* QUESTIONS *
(1) Return, word for word, the passage of the relationship text that begins with the words containing "Again I find" and ends with "a stronger triangle.".
(2) Return every line of the listing that contains the string "extraescolar", copied unchanged.

* TEXT BLOCK *
Again I find myself lacking when it comes to clearly saying what I mean.

I do want all of us to be together but it's so hard at times that I don't know if I can continue trying to work at it. I'm looking for help because I want to make it work but I lack the skills or knowledge of how to do so. Let me remind you that I have previously said that I don't just run away from problems when things get hard. I want to know how to deal with all my crazy thoughts and feelings and I am also aware that I am the major source of issues in our relationship right now. I would like all of us to be able to evolve together, to overcome our issues and become a stronger triangle.
hmmm...be settled with the fact you have something to make work. This doesn't happen often. You have a working triad but as with all things it will take effort. You are in the situation looking out...working with a situation where everyone cares for each other is...well like any relationship. Difficult. Communicate, talk, speak your mind and figure out how they communicate so you can work with them. Everyone communicates differently, once you figure that out, you can use the tools you have and make it work.

* DATASET CONTENT *
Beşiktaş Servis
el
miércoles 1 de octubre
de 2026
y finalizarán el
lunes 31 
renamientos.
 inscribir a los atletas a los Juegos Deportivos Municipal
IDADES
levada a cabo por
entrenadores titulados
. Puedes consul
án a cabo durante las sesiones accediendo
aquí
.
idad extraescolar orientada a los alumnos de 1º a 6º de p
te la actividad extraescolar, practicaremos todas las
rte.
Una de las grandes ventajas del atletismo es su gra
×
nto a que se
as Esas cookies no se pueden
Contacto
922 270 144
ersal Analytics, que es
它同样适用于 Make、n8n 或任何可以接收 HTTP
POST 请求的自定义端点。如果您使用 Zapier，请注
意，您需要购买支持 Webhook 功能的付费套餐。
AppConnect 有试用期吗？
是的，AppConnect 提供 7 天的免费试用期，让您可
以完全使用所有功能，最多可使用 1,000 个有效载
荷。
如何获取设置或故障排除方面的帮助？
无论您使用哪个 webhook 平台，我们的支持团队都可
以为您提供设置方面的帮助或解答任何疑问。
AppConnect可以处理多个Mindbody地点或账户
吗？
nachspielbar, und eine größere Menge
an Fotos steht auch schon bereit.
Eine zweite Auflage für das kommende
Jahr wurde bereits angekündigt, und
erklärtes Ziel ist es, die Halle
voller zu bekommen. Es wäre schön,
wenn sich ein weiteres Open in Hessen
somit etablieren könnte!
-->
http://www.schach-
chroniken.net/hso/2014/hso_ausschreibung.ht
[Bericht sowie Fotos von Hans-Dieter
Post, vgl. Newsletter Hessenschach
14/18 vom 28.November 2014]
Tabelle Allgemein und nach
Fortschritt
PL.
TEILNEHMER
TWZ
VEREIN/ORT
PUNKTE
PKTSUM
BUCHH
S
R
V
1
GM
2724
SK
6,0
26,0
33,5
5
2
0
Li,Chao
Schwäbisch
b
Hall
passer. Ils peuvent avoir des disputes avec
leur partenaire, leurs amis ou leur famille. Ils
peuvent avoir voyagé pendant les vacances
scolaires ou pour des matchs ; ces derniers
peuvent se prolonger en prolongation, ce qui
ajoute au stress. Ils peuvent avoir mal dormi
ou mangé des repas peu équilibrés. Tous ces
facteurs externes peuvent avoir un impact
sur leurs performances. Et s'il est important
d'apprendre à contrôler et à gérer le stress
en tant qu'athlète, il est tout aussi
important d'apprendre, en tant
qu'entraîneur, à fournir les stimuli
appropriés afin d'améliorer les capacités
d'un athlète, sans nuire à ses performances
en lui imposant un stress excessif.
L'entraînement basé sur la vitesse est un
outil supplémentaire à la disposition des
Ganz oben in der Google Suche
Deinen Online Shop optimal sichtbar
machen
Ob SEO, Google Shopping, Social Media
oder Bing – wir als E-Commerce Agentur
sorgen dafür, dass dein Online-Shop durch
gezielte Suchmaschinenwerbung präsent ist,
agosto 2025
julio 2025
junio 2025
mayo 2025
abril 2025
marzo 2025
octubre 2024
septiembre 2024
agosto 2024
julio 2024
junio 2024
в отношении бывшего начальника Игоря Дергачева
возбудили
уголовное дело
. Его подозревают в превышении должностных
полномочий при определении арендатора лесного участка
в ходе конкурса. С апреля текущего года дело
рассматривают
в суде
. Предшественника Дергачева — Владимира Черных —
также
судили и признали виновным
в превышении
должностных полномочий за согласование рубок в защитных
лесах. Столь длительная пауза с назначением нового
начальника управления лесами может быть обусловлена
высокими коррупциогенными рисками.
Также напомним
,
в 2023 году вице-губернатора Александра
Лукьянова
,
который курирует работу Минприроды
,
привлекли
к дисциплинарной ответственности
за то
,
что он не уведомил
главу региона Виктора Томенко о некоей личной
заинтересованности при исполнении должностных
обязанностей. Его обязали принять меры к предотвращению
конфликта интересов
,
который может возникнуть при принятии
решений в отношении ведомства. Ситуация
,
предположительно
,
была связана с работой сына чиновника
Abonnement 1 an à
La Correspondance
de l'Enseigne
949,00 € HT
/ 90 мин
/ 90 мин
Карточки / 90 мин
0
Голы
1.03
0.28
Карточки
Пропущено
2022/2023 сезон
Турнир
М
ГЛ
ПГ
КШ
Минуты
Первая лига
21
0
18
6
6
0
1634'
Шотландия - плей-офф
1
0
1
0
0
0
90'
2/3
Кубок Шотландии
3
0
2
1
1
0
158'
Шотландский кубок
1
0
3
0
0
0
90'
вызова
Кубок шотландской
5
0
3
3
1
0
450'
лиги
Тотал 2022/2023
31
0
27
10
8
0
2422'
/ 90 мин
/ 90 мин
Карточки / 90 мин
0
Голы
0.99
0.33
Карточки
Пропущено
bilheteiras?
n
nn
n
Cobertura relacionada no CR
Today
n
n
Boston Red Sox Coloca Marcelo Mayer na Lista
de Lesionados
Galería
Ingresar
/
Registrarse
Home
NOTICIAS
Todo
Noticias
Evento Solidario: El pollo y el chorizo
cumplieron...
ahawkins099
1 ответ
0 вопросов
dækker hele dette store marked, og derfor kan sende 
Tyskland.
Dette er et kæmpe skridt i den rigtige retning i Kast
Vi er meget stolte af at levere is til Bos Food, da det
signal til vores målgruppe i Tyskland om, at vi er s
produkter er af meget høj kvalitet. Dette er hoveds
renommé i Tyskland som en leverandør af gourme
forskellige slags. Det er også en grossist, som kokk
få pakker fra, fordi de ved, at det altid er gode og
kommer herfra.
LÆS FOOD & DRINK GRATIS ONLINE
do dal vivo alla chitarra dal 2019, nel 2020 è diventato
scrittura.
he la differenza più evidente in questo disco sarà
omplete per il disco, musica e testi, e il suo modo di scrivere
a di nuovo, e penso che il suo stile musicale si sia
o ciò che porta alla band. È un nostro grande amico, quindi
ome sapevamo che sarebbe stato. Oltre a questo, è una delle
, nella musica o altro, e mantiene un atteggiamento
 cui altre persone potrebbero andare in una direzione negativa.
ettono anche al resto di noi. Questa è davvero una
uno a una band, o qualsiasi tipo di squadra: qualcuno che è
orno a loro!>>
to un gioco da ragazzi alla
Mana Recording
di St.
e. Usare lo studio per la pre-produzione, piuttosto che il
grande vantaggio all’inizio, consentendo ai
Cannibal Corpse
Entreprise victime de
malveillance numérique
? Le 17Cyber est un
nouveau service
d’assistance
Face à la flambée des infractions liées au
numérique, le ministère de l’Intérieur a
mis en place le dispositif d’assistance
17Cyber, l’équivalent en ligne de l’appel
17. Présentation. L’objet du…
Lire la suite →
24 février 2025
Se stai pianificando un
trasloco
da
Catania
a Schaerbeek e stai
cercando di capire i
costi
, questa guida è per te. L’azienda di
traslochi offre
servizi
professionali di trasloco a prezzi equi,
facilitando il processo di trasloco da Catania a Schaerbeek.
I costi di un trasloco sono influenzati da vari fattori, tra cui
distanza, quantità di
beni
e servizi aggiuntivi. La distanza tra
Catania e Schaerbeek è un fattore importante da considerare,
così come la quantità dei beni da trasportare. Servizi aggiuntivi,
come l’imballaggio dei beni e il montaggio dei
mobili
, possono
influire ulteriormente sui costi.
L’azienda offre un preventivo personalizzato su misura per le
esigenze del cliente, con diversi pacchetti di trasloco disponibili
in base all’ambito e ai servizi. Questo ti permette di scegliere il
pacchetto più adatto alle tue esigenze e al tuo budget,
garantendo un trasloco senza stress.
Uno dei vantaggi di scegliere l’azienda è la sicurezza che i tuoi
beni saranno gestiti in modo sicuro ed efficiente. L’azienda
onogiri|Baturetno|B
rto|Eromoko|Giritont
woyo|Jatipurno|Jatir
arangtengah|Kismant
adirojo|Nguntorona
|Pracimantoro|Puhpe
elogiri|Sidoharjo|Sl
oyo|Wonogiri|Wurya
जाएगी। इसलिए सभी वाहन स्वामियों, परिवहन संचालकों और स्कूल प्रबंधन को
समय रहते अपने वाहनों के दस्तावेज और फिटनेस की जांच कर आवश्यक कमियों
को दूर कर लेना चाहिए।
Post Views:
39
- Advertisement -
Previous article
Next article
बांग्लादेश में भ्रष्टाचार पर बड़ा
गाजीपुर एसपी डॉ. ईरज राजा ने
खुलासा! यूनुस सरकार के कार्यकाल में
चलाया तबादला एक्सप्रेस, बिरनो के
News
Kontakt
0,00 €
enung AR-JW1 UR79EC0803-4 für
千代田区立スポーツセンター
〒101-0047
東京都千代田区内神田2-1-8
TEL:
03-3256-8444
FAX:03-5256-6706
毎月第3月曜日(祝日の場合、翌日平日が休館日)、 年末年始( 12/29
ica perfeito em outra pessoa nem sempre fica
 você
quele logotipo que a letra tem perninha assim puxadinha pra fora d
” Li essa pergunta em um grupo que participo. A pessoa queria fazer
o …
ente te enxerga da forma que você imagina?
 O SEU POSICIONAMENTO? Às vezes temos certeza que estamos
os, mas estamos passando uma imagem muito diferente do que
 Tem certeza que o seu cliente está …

* RESULTS FOR THE EXERCISE *
(1)
Again I find myself lacking when it comes to clearly saying what I mean.

I do want all of us to be together but it's so hard at times that I don't know if I can continue trying to work at it. I'm looking for help because I want to make it work but I lack the skills or knowledge of how to do so. Let me remind you that I have previously said that I don't just run away from problems when things get hard. I want to know how to deal with all my crazy thoughts and feelings and I am also aware that I am the major source of issues in our relationship right now. I would like all of us to be able to evolve together, to overcome our issues and become a stronger triangle.

(2)
idad extraescolar orientada a los alumnos de 1º a 6º de p
te la actividad extraescolar, practicaremos todas las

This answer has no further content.